- Texte visé : Projet de loi de finances pour 2026, n° 1906
- Stade de lecture : 1ère lecture (1ère assemblée saisie)
- Examiné par : Assemblée nationale (séance publique)
I. – Au I de l’article 199 duovicies du code général des impôts, après le mot : « classés », sont insérés les mots : « ou inscrits ».
II. – La perte de recettes pour l’État est compensée à due concurrence par la création d’une taxe additionnelle à l’accise sur les tabacs prévue au chapitre IV du titre Ier du livre III du code des impositions sur les biens et services.
Cet amendement a pour objet d’élargir le bénéfice de la réduction d’impôt sur le revenu applicable aux travaux de conservation et de restauration d’objets mobiliers classés, afin d’y inclure également les objets mobiliers inscrits au titre des monuments historiques.
En l’état du droit, seuls les objets classés ouvrent droit à cette réduction, excluant ainsi les objets inscrits, alors même que ces derniers présentent des caractéristiques patrimoniales et des exigences d’entretien comparables. Les coûts liés à leur conservation, à leur restauration ou à leur présentation au public sont, dans la plupart des cas, de même nature et de même ampleur.
Cette mesure participe pleinement de l’effort national en faveur de la préservation et de la transmission du patrimoine, qui constitue une composante essentielle de notre identité collective. En soutenant les propriétaires dans leurs démarches de restauration, elle contribue à la défense concrète de notre patrimoine mobilier, souvent fragilisé par le temps, le coût des travaux et la complexité des procédures de protection.
Il convient enfin de souligner que cette dépense fiscale serait partiellement compensée par les recettes supplémentaires générées par les travaux entrepris (TVA, impôts sur les revenus des artisans et entreprises concernés) et par la dynamique économique et touristique liée à la valorisation de ces objets patrimoniaux.

====

Travail à faire:
a: D'après l'amendement, par quelle création la perte de recettes pour l'État est-elle compensée ?
b: Recopiez dans l'amendement tout le passage qui va de « Cette mesure participe » jusqu'à « ces objets patrimoniaux. », en substituant « détenteurs » à « propriétaires ».

====

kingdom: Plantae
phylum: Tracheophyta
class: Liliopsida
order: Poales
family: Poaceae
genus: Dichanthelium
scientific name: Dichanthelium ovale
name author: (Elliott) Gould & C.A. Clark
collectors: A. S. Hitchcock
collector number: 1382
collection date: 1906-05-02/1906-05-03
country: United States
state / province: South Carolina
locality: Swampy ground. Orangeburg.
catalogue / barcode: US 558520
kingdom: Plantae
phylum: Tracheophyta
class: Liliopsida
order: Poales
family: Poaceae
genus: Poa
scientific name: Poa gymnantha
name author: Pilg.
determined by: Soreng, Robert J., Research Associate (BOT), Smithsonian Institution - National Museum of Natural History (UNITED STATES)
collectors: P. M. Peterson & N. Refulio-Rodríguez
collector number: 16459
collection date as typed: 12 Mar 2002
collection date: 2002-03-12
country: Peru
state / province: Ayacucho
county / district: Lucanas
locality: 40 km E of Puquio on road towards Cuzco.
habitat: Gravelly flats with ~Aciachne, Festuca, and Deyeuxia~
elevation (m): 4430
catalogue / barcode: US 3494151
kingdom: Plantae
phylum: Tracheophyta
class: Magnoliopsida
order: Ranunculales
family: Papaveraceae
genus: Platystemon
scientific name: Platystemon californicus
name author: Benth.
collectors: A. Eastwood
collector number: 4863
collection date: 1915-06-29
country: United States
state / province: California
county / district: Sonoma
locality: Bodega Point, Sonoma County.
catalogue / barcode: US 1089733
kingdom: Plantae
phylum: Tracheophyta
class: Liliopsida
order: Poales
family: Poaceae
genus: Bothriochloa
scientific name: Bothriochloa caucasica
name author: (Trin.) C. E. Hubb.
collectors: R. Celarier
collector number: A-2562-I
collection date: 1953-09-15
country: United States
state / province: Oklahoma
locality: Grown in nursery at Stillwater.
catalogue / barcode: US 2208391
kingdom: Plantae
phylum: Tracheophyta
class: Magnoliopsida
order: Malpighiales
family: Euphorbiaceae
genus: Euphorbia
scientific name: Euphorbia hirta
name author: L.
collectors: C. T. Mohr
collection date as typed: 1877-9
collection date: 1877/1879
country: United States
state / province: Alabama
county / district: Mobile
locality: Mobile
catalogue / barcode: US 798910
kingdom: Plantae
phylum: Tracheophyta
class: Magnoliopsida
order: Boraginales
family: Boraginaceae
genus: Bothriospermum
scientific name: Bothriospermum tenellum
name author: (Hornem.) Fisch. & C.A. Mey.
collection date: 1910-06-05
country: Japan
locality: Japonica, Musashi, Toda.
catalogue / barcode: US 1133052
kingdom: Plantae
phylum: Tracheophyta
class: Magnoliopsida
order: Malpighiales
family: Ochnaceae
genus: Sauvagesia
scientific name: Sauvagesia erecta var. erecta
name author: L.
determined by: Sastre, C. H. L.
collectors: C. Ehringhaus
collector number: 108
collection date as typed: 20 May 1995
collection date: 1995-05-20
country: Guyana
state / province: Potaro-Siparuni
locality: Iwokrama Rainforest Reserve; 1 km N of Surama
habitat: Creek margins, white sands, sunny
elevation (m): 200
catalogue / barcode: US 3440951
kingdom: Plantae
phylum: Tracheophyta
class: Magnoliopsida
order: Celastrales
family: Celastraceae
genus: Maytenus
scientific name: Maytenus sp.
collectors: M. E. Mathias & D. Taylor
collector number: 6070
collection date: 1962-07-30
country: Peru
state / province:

====

Résultats de l'exercice:
a: Par la création d'une taxe additionnelle à l'accise sur les tabacs.

b:
Cette mesure participe pleinement de l’effort national en faveur de la préservation et de la transmission du patrimoine, qui constitue une composante essentielle de notre identité collective. En soutenant les détenteurs dans leurs démarches de restauration, elle contribue à la défense concrète de notre patrimoine mobilier, souvent fragilisé par le temps, le coût des travaux et la complexité des procédures de protection.
Il convient enfin de souligner que cette dépense fiscale serait partiellement compensée par les recettes supplémentaires générées par les travaux entrepris (TVA, impôts sur les revenus des artisans et entreprises concernés) et par la dynamique économique et touristique liée à la valorisation de ces objets patrimoniaux.